A petition by the Dayton NAACP to allow voters to decide the fate of the controversial cameras failed to garner the support it needed.
(TNS) — Despite the Dayton NAACP’s efforts, voters will not get to decide this November the fate of the city’s traffic cameras.
The organization’s president, Derrick Foward, said Monday night that the group fell short on the number of signatures needed for a petition.
For months, the Dayton chapter of the NAACP has voiced concerns because they said the traffic cameras are located in some of the county’s poorest areas.
Foward said he is concerned those communities are being targeted unfairly. But when it came time to gather signatures to put this issue to a vote, they didn’t get enough.
“It definitely ends our ballot initiative here this year. We fell short. I mean, it’s very simple, we fell short,” Foward said.
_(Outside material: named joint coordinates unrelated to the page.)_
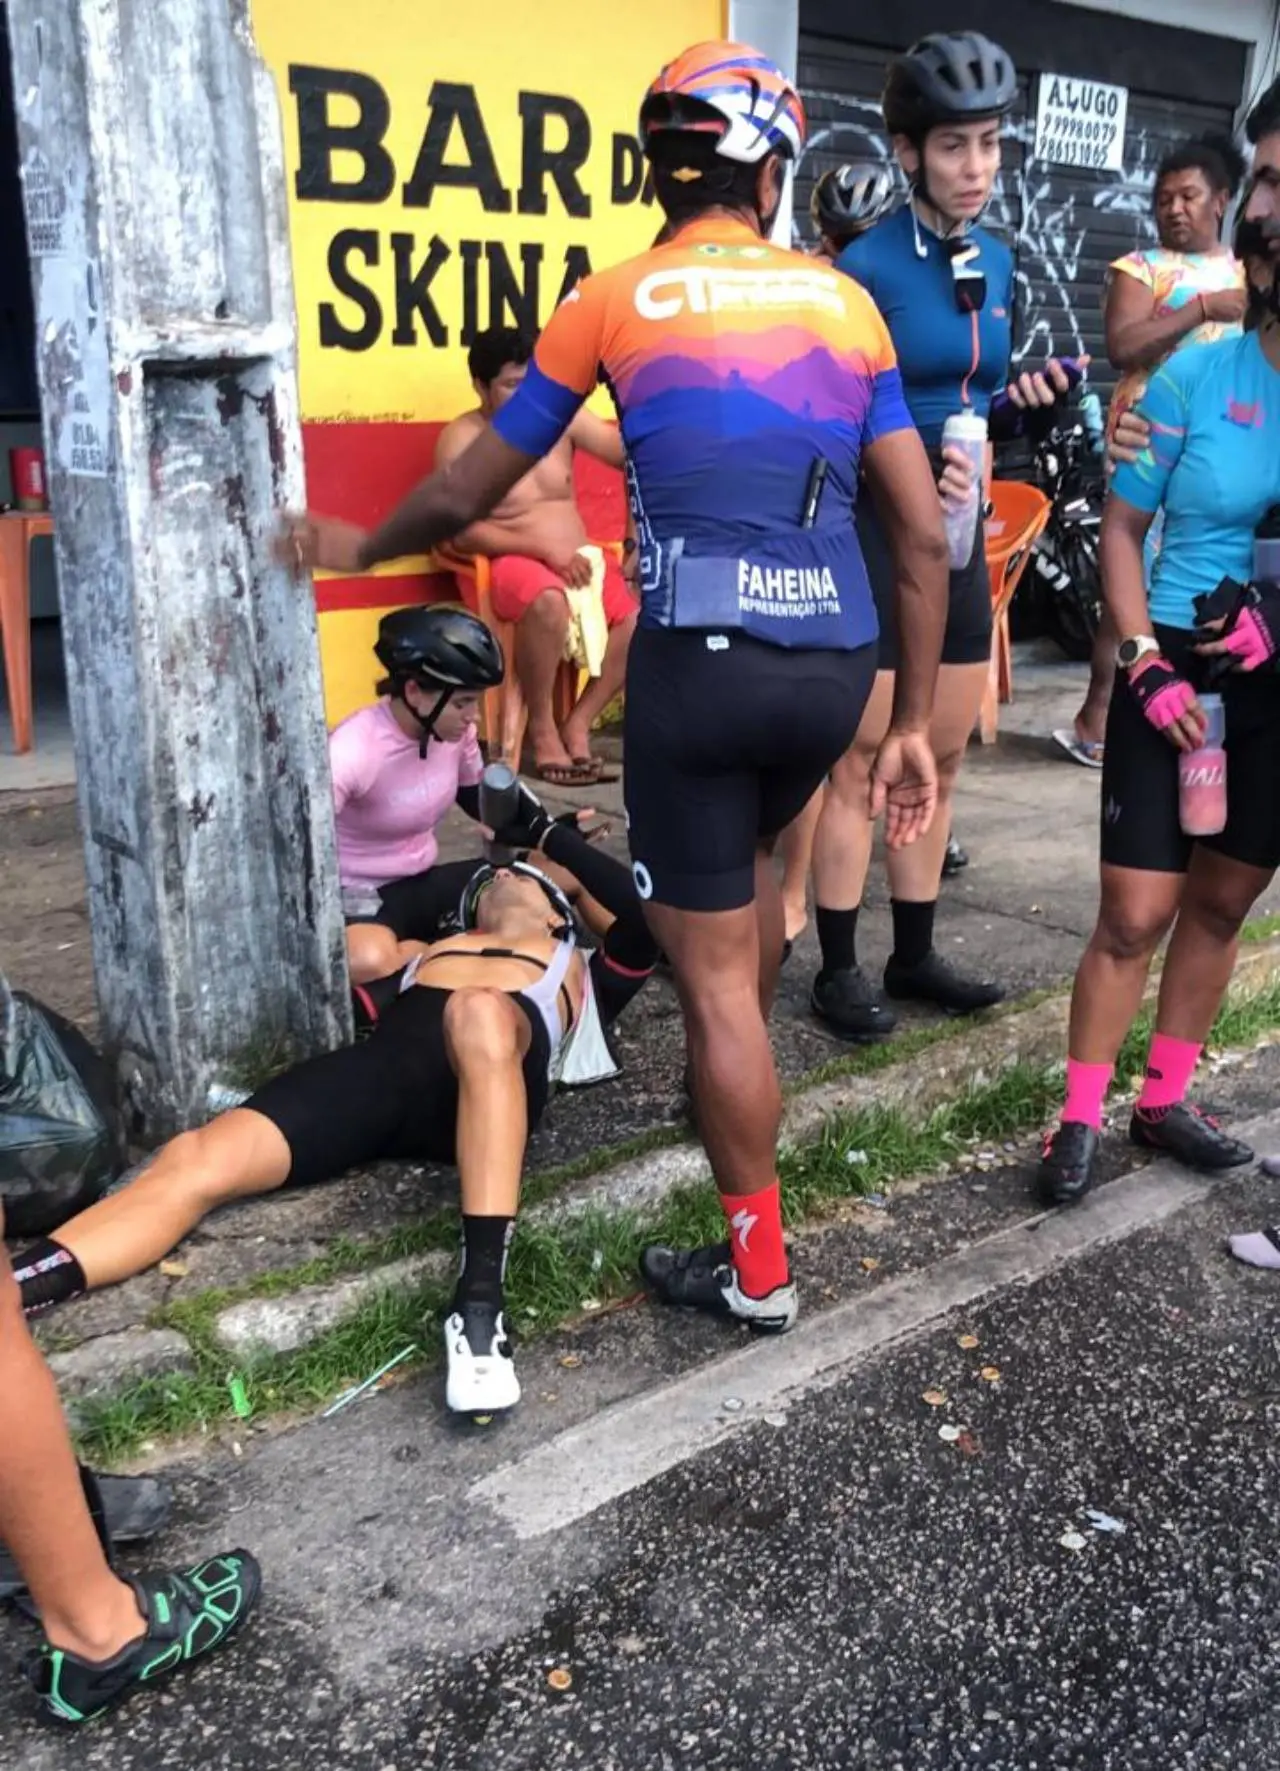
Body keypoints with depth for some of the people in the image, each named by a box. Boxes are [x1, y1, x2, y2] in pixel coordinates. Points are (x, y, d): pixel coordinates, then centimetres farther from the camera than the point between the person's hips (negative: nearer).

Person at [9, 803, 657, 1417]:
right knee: (195, 1163, -24)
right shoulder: (424, 952, 39)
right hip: (385, 1060, 3)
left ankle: (480, 1301, -47)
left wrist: (548, 834, 27)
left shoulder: (583, 975, 35)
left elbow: (642, 909, 18)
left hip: (498, 1078, -3)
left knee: (480, 1013, -41)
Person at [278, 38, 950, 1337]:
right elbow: (924, 535, 8)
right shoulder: (845, 301, 12)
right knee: (745, 852, 33)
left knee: (712, 979, 7)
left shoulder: (614, 299, 6)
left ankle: (756, 1268, 19)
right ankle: (742, 1082, 48)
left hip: (699, 660, -4)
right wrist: (911, 725, 15)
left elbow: (465, 493, 14)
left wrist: (358, 546, 33)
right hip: (837, 663, 4)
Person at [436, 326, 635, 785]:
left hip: (580, 558, 6)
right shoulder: (462, 440, -5)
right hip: (516, 561, -5)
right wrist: (546, 549, -21)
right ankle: (543, 730, -21)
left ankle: (579, 724, -11)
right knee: (548, 603, -40)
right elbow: (463, 534, -13)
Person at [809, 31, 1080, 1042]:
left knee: (941, 756, 12)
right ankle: (839, 969, 11)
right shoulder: (867, 266, -12)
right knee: (861, 758, -1)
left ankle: (915, 955, 25)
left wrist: (1020, 401, -2)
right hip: (875, 536, -7)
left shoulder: (996, 265, 10)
NAACP members began collecting signatures in May. The goal was to gather 5,000, but Foward said they did not come close.
“The community did not show up in the numbers we expected," he said. "Each one of our circulators came back and said it’s a mixed bag. Some people want the cameras, some people don’t want the cameras.”
Roshawn Reynolds works at a barber shop on West Third Street. One of the mobile cameras is set up across the street.
“I say get rid of them,” Reynolds said, though he admits it’s because he just doesn’t want a ticket. While he’s noticed other communities also have traffic cameras, that doesn’t bother him.
Forward said others have expressed something similar to him.
“A lot of people said, ‘well, I’m not concerned if Kettering has them or not ... I’m concerned about what’s happening inside my own community.’”
Dayton police have said the locations are based on crash data, and that cameras are working to make communities safer.
“We’ve had many conversations with the city of Dayton. The data does support where the cameras are being placed. But our position was slightly different than what the data has shown,” Foward said.
In the future, Foward said those conversations will continue. And he’s not ruling out another try at a ballot initiative.